_WORK TO COMPLETE_
All entries are to be quoted exactly; the images stay out of the copy.

Segment Start: STUDY MATERIAL

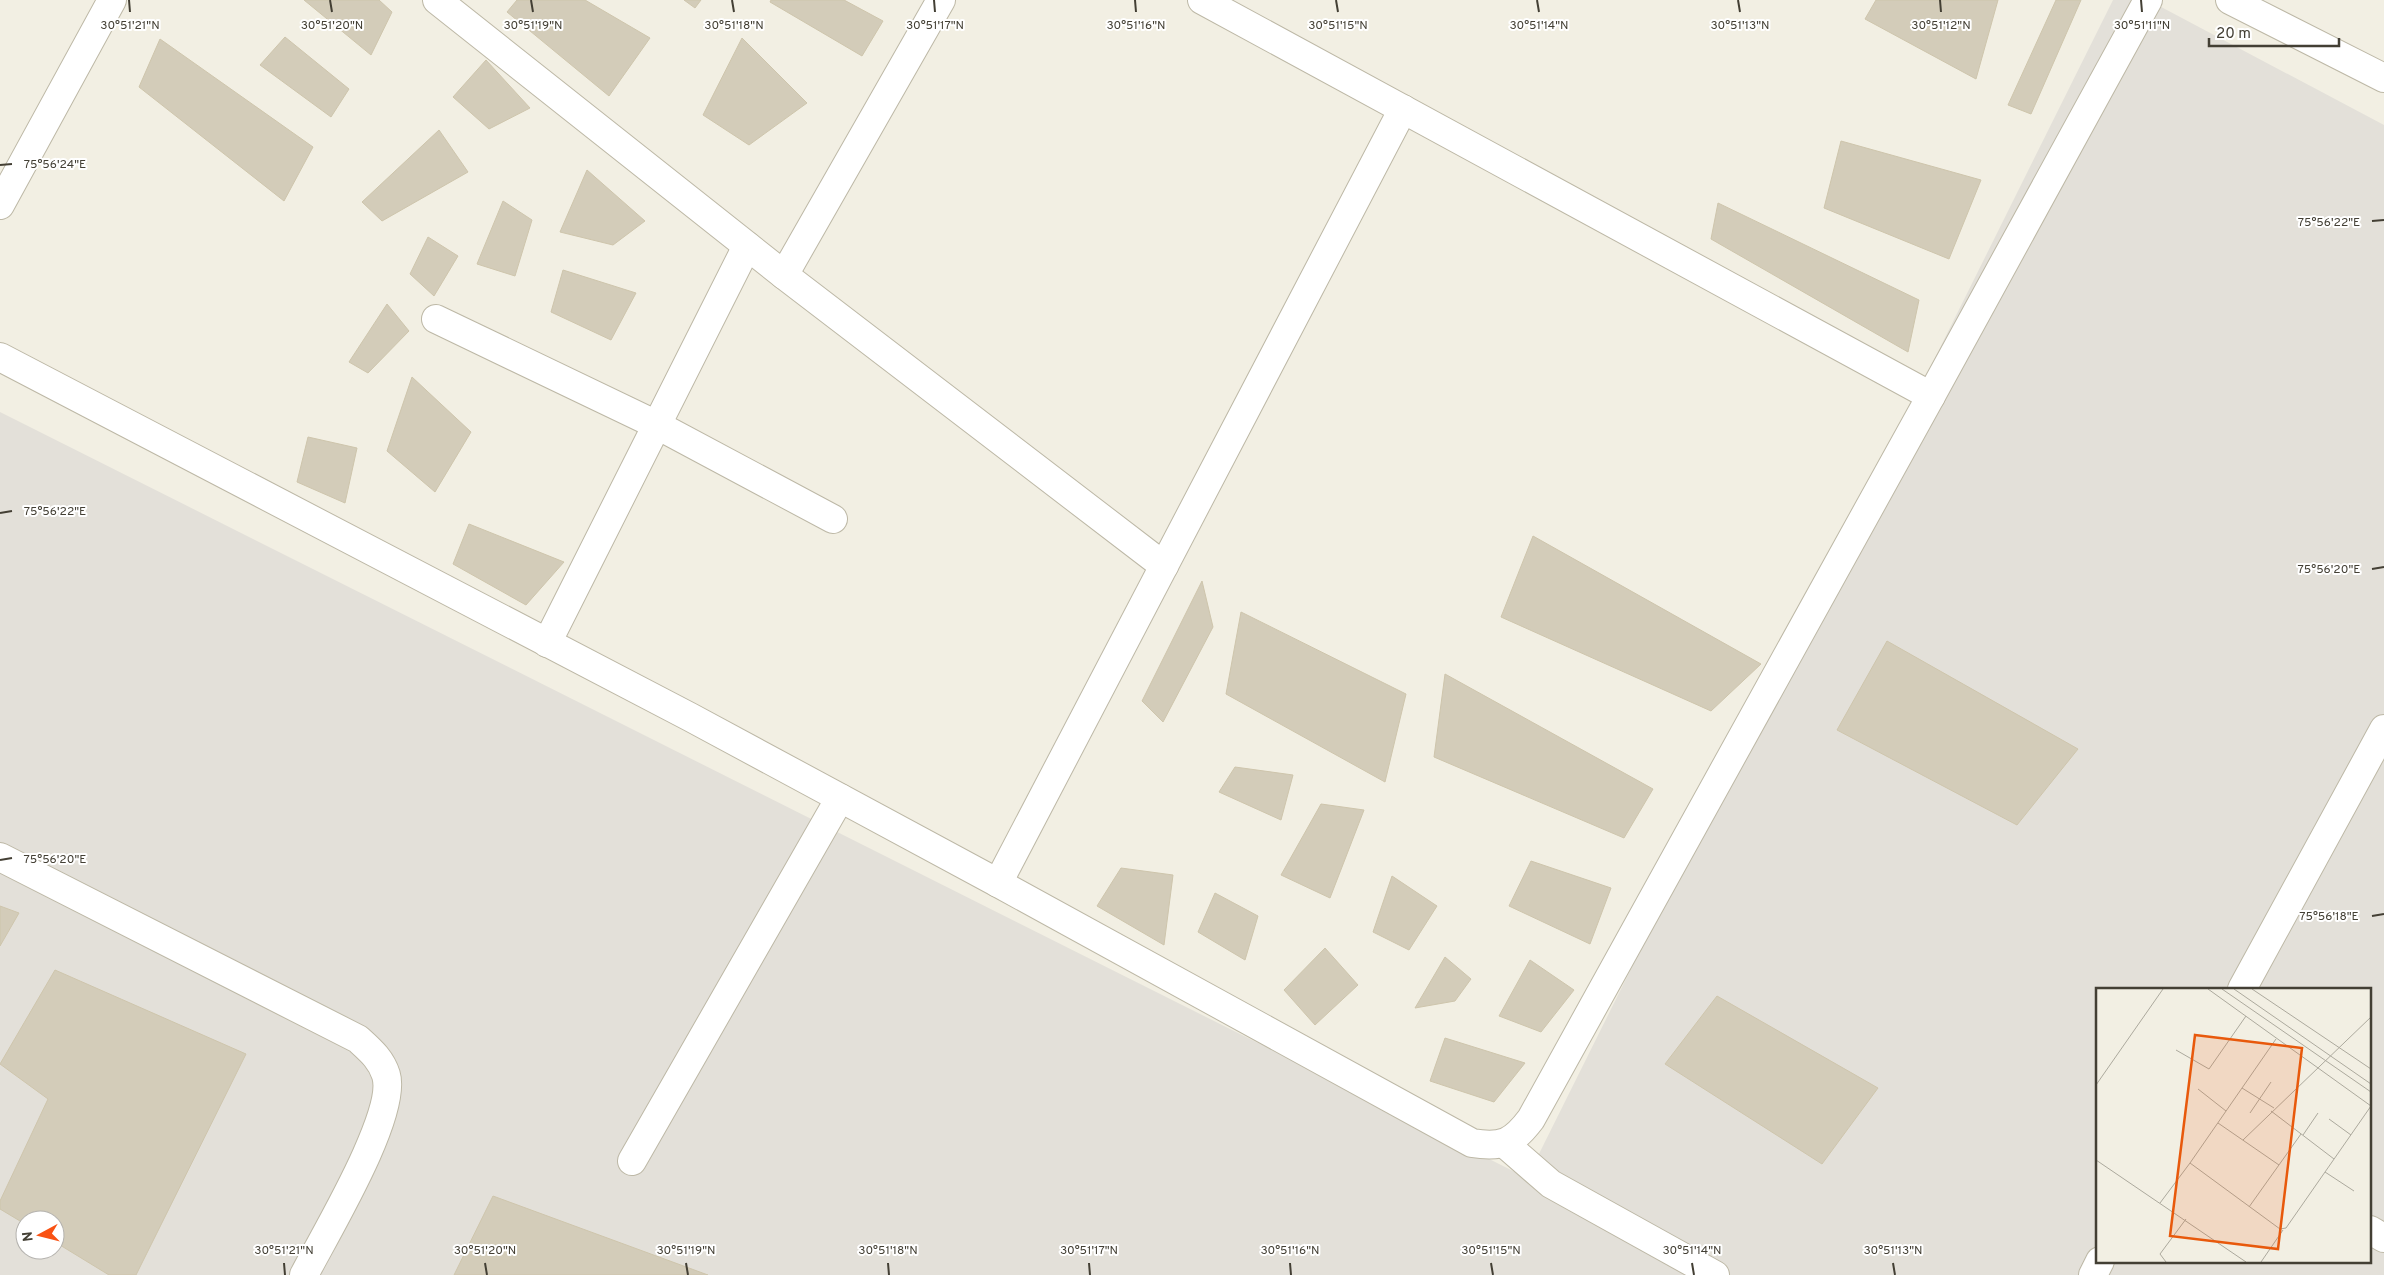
<svg xmlns="http://www.w3.org/2000/svg" width="2384" height="1275" font-family="Overpass,sans-serif">
  <rect width="100%" height="100%" fill="#f2efe3"/>
  <path fill="#e3e0d9" fill-rule="evenodd" d="M2113,0H2148L2384,125V1275H0V412L1527,1178ZM2098,989H2370V1261H2098ZM25,1220H55V1250H25Z"/>
  <g fill="#d3ccb9" stroke="#cec5ac">
    <polygon points="304,0 379,0 392,12 371,55"/>
    <polygon points="517,0 585,0 650,38 609,96 507,12"/>
    <polygon points="684,0 701,0 695,8"/>
    <polygon points="771,0 844,0 883,21 862,56 770,2"/>
    <polygon points="1876,0 1998,0 1976,79 1865,19"/>
    <polygon points="2056,0 2081,0 2031,114 2008,105"/>
    <polygon points="285,37 349,89 331,117 260,65"/>
    <polygon points="742,38 807,103 749,145 703,115"/>
    <polygon points="160,39 313,147 284,201 139,87"/>
    <polygon points="486,60 530,108 489,129 453,97"/>
    <polygon points="439,130 468,172 382,221 362,202"/>
    <polygon points="1841,141 1981,180 1949,259 1824,208"/>
    <polygon points="587,170 645,221 613,245 560,232"/>
    <polygon points="503,201 532,220 515,276 477,264"/>
    <polygon points="1718,203 1919,300 1908,352 1711,239"/>
    <polygon points="428,237 458,256 434,296 410,274"/>
    <polygon points="563,270 636,293 611,340 551,312"/>
    <polygon points="387,304 409,331 368,373 349,362"/>
    <polygon points="412,377 471,432 435,492 387,451"/>
    <polygon points="308,437 357,448 345,503 297,482"/>
    <polygon points="469,524 564,562 526,605 453,564"/>
    <polygon points="1533,536 1761,664 1711,711 1501,617"/>
    <polygon points="1202,581 1213,627 1163,722 1142,701"/>
    <polygon points="1241,612 1406,694 1385,782 1226,694"/>
    <polygon points="1887,641 2078,749 2017,825 1837,730"/>
    <polygon points="1445,674 1653,789 1624,838 1434,757"/>
    <polygon points="1235,767 1293,775 1281,820 1219,792"/>
    <polygon points="1321,804 1364,810 1330,898 1281,875"/>
    <polygon points="1531,861 1611,888 1590,944 1509,906"/>
    <polygon points="1121,868 1173,875 1164,945 1097,906"/>
    <polygon points="1392,876 1437,906 1409,950 1373,932"/>
    <polygon points="1215,893 1258,916 1245,960 1198,932"/>
    <polygon points="0,906 19,913 0,946"/>
    <polygon points="1325,948 1358,985 1315,1025 1284,990"/>
    <polygon points="1445,957 1471,979 1455,1001 1415,1008"/>
    <polygon points="1530,960 1574,990 1541,1032 1499,1016"/>
    <polygon points="55,970 246,1054 136,1275 109,1275 55,1242 55,1220 25,1220 25,1224 0,1209 0,1201 48,1099 0,1064"/>
    <polygon points="1717,996 1878,1088 1822,1164 1665,1064"/>
    <polygon points="1445,1038 1525,1063 1494,1102 1430,1081"/>
    <polygon points="493,1196 708,1275 454,1275"/>
  </g>
  <g fill="none" stroke-linecap="round" stroke-linejoin="round">
    <g stroke="#bdb8a6" stroke-width="30">
      <g id="minor">
        <polyline points="437,0 784,275 1164,566"/>
        <polyline points="1202,0 1931,396"/>
        <polyline points="2230,0 2384,78"/>
        <polyline points="0,205 112,0"/>
        <polyline points="784,275 941,0"/>
        <polyline points="436,319 657,425 833,519"/>
        <path d="M0,357L690,717L998,883L1472,1143C1502,1148 1513,1143 1531,1119L1931,396L2148,0"/>
        <polyline points="547,643 747,246"/>
        <path d="M0,857L358,1039C370,1050 381,1059 386,1075C398,1114 324,1236 304,1275"/>
        <polyline points="998,883 1403,109"/>
        <polyline points="2242,989 2384,729"/>
        <polyline points="1505,1144 1551,1184 1715,1275"/>
        <polyline points="632,1161 840,798"/>
        <polyline points="2370,1230 2384,1238"/>
        <polyline points="2093,1275 2100,1261"/>
      </g>
    </g>
    <use href="#minor" stroke="#fff" stroke-width="28"/>
  </g>
  <path fill="none" stroke="#433f34" stroke-width="2" d="M129,0L130,12M330,0L332,12M531,0L533,12M732,0L734,12M934,0L935,12M1135,0L1136,12M1336,0L1338,12M1537,0L1539,12M1738,0L1740,12M1940,0L1941,12M2141,0L2142,12M0,165L12,164M2372,221L2384,220M0,513L12,511M2372,569L2384,567M0,860L12,858M2372,916L2384,914M284,1263L285,1275M485,1263L487,1275M686,1263L688,1275M888,1263L889,1275M1089,1263L1090,1275M1290,1263L1291,1275M1491,1263L1493,1275M1692,1263L1694,1275M1893,1263L1895,1275"/>
  <g transform="translate(2096 988)">
    <rect width="275" height="275" fill="#f2efe3"/>
    <path fill="none" stroke="#aca99d" stroke-width="1" d="M112,1L275,118M126,1L275,104M138,1L275,96M156,1L275,81M180,51L94,175L184,241L190,240L275,118M80,62L113,81L150,28M0,97L67,1M146,100L178,120M102,101L130,123M175,123L238,171M154,125L175,94M233,131L255,147M122,135L183,177M207,147L222,125M147,152L275,29M0,172L150,274M229,184L258,203M64,215L94,175M153,219L205,146M70,274L64,266L90,231M165,274L187,242"/>
    <path fill="#e8590c" fill-opacity="0.15" stroke="#e8590c" stroke-width="2.5" d="M99,47L206,60L182,261L74,248Z"/>
    <rect width="275" height="275" fill="none" stroke="#433f34" stroke-width="2.5"/>
  </g>
  <g font-size="12" text-anchor="middle" fill="#433f34" stroke="#fff" stroke-width="4" stroke-linejoin="round" paint-order="stroke">
    <text x="130" y="29">30°51'21"N</text>
    <text x="332" y="29">30°51'20"N</text>
    <text x="533" y="29">30°51'19"N</text>
    <text x="734" y="29">30°51'18"N</text>
    <text x="935" y="29">30°51'17"N</text>
    <text x="1136" y="29">30°51'16"N</text>
    <text x="1338" y="29">30°51'15"N</text>
    <text x="1539" y="29">30°51'14"N</text>
    <text x="1740" y="29">30°51'13"N</text>
    <text x="1941" y="29">30°51'12"N</text>
    <text x="2142" y="29">30°51'11"N</text>
    <text x="55" y="168">75°56'24"E</text>
    <text x="2329" y="226">75°56'22"E</text>
    <text x="55" y="515">75°56'22"E</text>
    <text x="2329" y="573">75°56'20"E</text>
    <text x="55" y="863">75°56'20"E</text>
    <text x="2329" y="920">75°56'18"E</text>
    <text x="284" y="1254">30°51'21"N</text>
    <text x="485" y="1254">30°51'20"N</text>
    <text x="686" y="1254">30°51'19"N</text>
    <text x="888" y="1254">30°51'18"N</text>
    <text x="1089" y="1254">30°51'17"N</text>
    <text x="1290" y="1254">30°51'16"N</text>
    <text x="1491" y="1254">30°51'15"N</text>
    <text x="1692" y="1254">30°51'14"N</text>
    <text x="1893" y="1254">30°51'13"N</text>
  </g>
  <g transform="translate(40 1235) rotate(263)"><circle r="24" fill="#ffffff" stroke="#b4b2ae"/>
  <path d="M0-4L9 19L0 12L-9 19Z" fill="#f95213"/>
  <text y="-8" font-size="14" font-weight="bold" text-anchor="middle" fill="#433f34">N</text>
  </g>
  <path d="M2209 38v8h130v-8" fill="none" stroke="#433f34" stroke-width="2.5"/>
  <text x="2216" y="38" font-size="15" fill="#433f34" stroke="#ffffff" stroke-width="4" paint-order="stroke">20 m</text>
</svg>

Segment End: STUDY MATERIAL

_EXERCISE SOLUTION_
<svg xmlns="http://www.w3.org/2000/svg" width="2384" height="1275" font-family="Overpass,sans-serif">
  <rect width="100%" height="100%" fill="#f2efe3"/>
  <path fill="#e3e0d9" fill-rule="evenodd" d="M2113,0H2148L2384,125V1275H0V412L1527,1178ZM2098,989H2370V1261H2098ZM25,1220H55V1250H25Z"/>
  <g fill="#d3ccb9" stroke="#cec5ac">
    <polygon points="304,0 379,0 392,12 371,55"/>
    <polygon points="517,0 585,0 650,38 609,96 507,12"/>
    <polygon points="684,0 701,0 695,8"/>
    <polygon points="771,0 844,0 883,21 862,56 770,2"/>
    <polygon points="1876,0 1998,0 1976,79 1865,19"/>
    <polygon points="2056,0 2081,0 2031,114 2008,105"/>
    <polygon points="285,37 349,89 331,117 260,65"/>
    <polygon points="742,38 807,103 749,145 703,115"/>
    <polygon points="160,39 313,147 284,201 139,87"/>
    <polygon points="486,60 530,108 489,129 453,97"/>
    <polygon points="439,130 468,172 382,221 362,202"/>
    <polygon points="1841,141 1981,180 1949,259 1824,208"/>
    <polygon points="587,170 645,221 613,245 560,232"/>
    <polygon points="503,201 532,220 515,276 477,264"/>
    <polygon points="1718,203 1919,300 1908,352 1711,239"/>
    <polygon points="428,237 458,256 434,296 410,274"/>
    <polygon points="563,270 636,293 611,340 551,312"/>
    <polygon points="387,304 409,331 368,373 349,362"/>
    <polygon points="412,377 471,432 435,492 387,451"/>
    <polygon points="308,437 357,448 345,503 297,482"/>
    <polygon points="469,524 564,562 526,605 453,564"/>
    <polygon points="1533,536 1761,664 1711,711 1501,617"/>
    <polygon points="1202,581 1213,627 1163,722 1142,701"/>
    <polygon points="1241,612 1406,694 1385,782 1226,694"/>
    <polygon points="1887,641 2078,749 2017,825 1837,730"/>
    <polygon points="1445,674 1653,789 1624,838 1434,757"/>
    <polygon points="1235,767 1293,775 1281,820 1219,792"/>
    <polygon points="1321,804 1364,810 1330,898 1281,875"/>
    <polygon points="1531,861 1611,888 1590,944 1509,906"/>
    <polygon points="1121,868 1173,875 1164,945 1097,906"/>
    <polygon points="1392,876 1437,906 1409,950 1373,932"/>
    <polygon points="1215,893 1258,916 1245,960 1198,932"/>
    <polygon points="0,906 19,913 0,946"/>
    <polygon points="1325,948 1358,985 1315,1025 1284,990"/>
    <polygon points="1445,957 1471,979 1455,1001 1415,1008"/>
    <polygon points="1530,960 1574,990 1541,1032 1499,1016"/>
    <polygon points="55,970 246,1054 136,1275 109,1275 55,1242 55,1220 25,1220 25,1224 0,1209 0,1201 48,1099 0,1064"/>
    <polygon points="1717,996 1878,1088 1822,1164 1665,1064"/>
    <polygon points="1445,1038 1525,1063 1494,1102 1430,1081"/>
    <polygon points="493,1196 708,1275 454,1275"/>
  </g>
  <g fill="none" stroke-linecap="round" stroke-linejoin="round">
    <g stroke="#bdb8a6" stroke-width="30">
      <g id="minor">
        <polyline points="437,0 784,275 1164,566"/>
        <polyline points="1202,0 1931,396"/>
        <polyline points="2230,0 2384,78"/>
        <polyline points="0,205 112,0"/>
        <polyline points="784,275 941,0"/>
        <polyline points="436,319 657,425 833,519"/>
        <path d="M0,357L690,717L998,883L1472,1143C1502,1148 1513,1143 1531,1119L1931,396L2148,0"/>
        <polyline points="547,643 747,246"/>
        <path d="M0,857L358,1039C370,1050 381,1059 386,1075C398,1114 324,1236 304,1275"/>
        <polyline points="998,883 1403,109"/>
        <polyline points="2242,989 2384,729"/>
        <polyline points="1505,1144 1551,1184 1715,1275"/>
        <polyline points="632,1161 840,798"/>
        <polyline points="2370,1230 2384,1238"/>
        <polyline points="2093,1275 2100,1261"/>
      </g>
    </g>
    <use href="#minor" stroke="#fff" stroke-width="28"/>
  </g>
  <path fill="none" stroke="#433f34" stroke-width="2" d="M129,0L130,12M330,0L332,12M531,0L533,12M732,0L734,12M934,0L935,12M1135,0L1136,12M1336,0L1338,12M1537,0L1539,12M1738,0L1740,12M1940,0L1941,12M2141,0L2142,12M0,165L12,164M2372,221L2384,220M0,513L12,511M2372,569L2384,567M0,860L12,858M2372,916L2384,914M284,1263L285,1275M485,1263L487,1275M686,1263L688,1275M888,1263L889,1275M1089,1263L1090,1275M1290,1263L1291,1275M1491,1263L1493,1275M1692,1263L1694,1275M1893,1263L1895,1275"/>
  <g transform="translate(2096 988)">
    <rect width="275" height="275" fill="#f2efe3"/>
    <path fill="none" stroke="#aca99d" stroke-width="1" d="M112,1L275,118M126,1L275,104M138,1L275,96M156,1L275,81M180,51L94,175L184,241L190,240L275,118M80,62L113,81L150,28M0,97L67,1M146,100L178,120M102,101L130,123M175,123L238,171M154,125L175,94M233,131L255,147M122,135L183,177M207,147L222,125M147,152L275,29M0,172L150,274M229,184L258,203M64,215L94,175M153,219L205,146M70,274L64,266L90,231M165,274L187,242"/>
    <path fill="#e8590c" fill-opacity="0.15" stroke="#e8590c" stroke-width="2.5" d="M99,47L206,60L182,261L74,248Z"/>
    <rect width="275" height="275" fill="none" stroke="#433f34" stroke-width="2.5"/>
  </g>
  <g font-size="12" text-anchor="middle" fill="#433f34" stroke="#fff" stroke-width="4" stroke-linejoin="round" paint-order="stroke">
    <text x="130" y="29">30°51'21"N</text>
    <text x="332" y="29">30°51'20"N</text>
    <text x="533" y="29">30°51'19"N</text>
    <text x="734" y="29">30°51'18"N</text>
    <text x="935" y="29">30°51'17"N</text>
    <text x="1136" y="29">30°51'16"N</text>
    <text x="1338" y="29">30°51'15"N</text>
    <text x="1539" y="29">30°51'14"N</text>
    <text x="1740" y="29">30°51'13"N</text>
    <text x="1941" y="29">30°51'12"N</text>
    <text x="2142" y="29">30°51'11"N</text>
    <text x="55" y="168">75°56'24"E</text>
    <text x="2329" y="226">75°56'22"E</text>
    <text x="55" y="515">75°56'22"E</text>
    <text x="2329" y="573">75°56'20"E</text>
    <text x="55" y="863">75°56'20"E</text>
    <text x="2329" y="920">75°56'18"E</text>
    <text x="284" y="1254">30°51'21"N</text>
    <text x="485" y="1254">30°51'20"N</text>
    <text x="686" y="1254">30°51'19"N</text>
    <text x="888" y="1254">30°51'18"N</text>
    <text x="1089" y="1254">30°51'17"N</text>
    <text x="1290" y="1254">30°51'16"N</text>
    <text x="1491" y="1254">30°51'15"N</text>
    <text x="1692" y="1254">30°51'14"N</text>
    <text x="1893" y="1254">30°51'13"N</text>
  </g>
  <g transform="translate(40 1235) rotate(263)"><circle r="24" fill="#ffffff" stroke="#b4b2ae"/>
  <path d="M0-4L9 19L0 12L-9 19Z" fill="#f95213"/>
  <text y="-8" font-size="14" font-weight="bold" text-anchor="middle" fill="#433f34">N</text>
  </g>
  <path d="M2209 38v8h130v-8" fill="none" stroke="#433f34" stroke-width="2.5"/>
  <text x="2216" y="38" font-size="15" fill="#433f34" stroke="#ffffff" stroke-width="4" paint-order="stroke">20 m</text>
</svg>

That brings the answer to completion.